Zinn, who charges the United States as being “a racist criminal enterprise built on murdering Indians, exploiting slaves, and opposing the working man,” left out of his “history” the fact that when Columbus first arrived in Hispaniola, he announced to the natives that, “The monarchs of Castile have sent us not to subjugate you but to teach you the true religion.”

Neither is there a mention of a 1502 letter Columbus wrote a letter to Pope Alexander VI in which he asked that missionaries be sent to the New World so they could accept Christ.

Zinn mentioning Christ is as impossibly “out there” as the prospect of President Biden mentioning (or quoting) an article by the Freedom Center’s Robert Spencer.

All of which means that Columbus’ real sin (from a woke point of view) is his promulgation of Christianity.

The thousands of students, mayors, legislative bodies and school boards across the nation that have been hoodwinked by Zinn’s historical acrobatics will go through life blissfully unaware that Columbus recorded in his diary that the natives he encountered “…love their neighbors as themselves, and they have the sweetest speech in the world and [they are] gentle and always laughing.”

They will also never know that Columbus had a rigorous policy that his crew exchange gifts with the natives they met and not just steal what they wanted.

They will be ignorant of the fact that Columbus’ policy was so unbending that on the explorer’s third voyage in 1500 he hanged men who disobeyed him by harming the native people.

They will also continue to denigrate Columbus with October hash tags like: “I’m celebrating Columbus Day by walking into a stranger’s home and claiming it as my own.” Or: “Columbus Day has become like that drunk uncle everyone is ashamed of.”

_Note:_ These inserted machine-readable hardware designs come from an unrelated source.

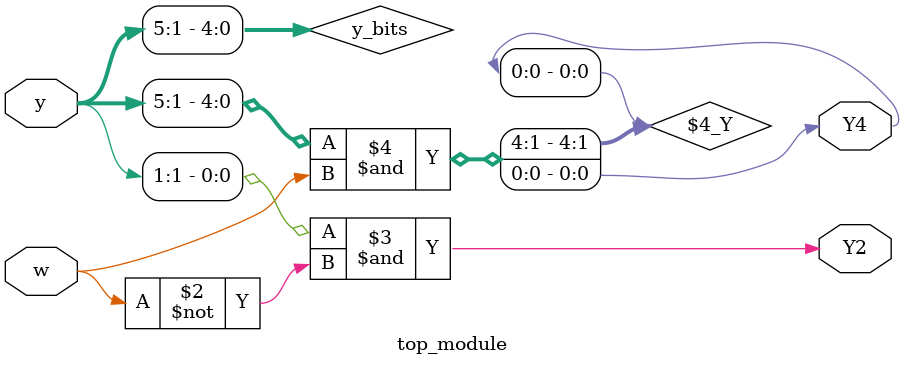
<source format=sv>
module top_module (
	input [6:1] y,
	input w,
	output reg Y2,
	output reg Y4
);

	reg [5:1] y_bits;

	always @ (*)
	begin
		y_bits = y[5:1];
		Y2 = y[1] & ~w;
		Y4 = y_bits & w;
	end

endmodule

</source>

They will then go on to eradicate other historical names that challenge the notion that history is about changing the future.

Evidence of this can be seen in a city-sponsored advertisement announcing an Indigenous Peoples’ Day celebration on October 10, 2022 in historic Penn Treaty Park where William Penn signed a peace treaty with the Lenape in 1652. The ad, however, does not list Penn Treaty Park as the area’s rightful name (since 1893) but uses the native (and woke) Shackamaxon Park label with “Penn Treaty” added as an “aka.”

Only the naïve would dismiss this as a meaningless detail. Rather, this subtle change is the beginning of a process that I’m sure will lead to a total name change in time.

After all, William Penn was a wealthy, white slave owner.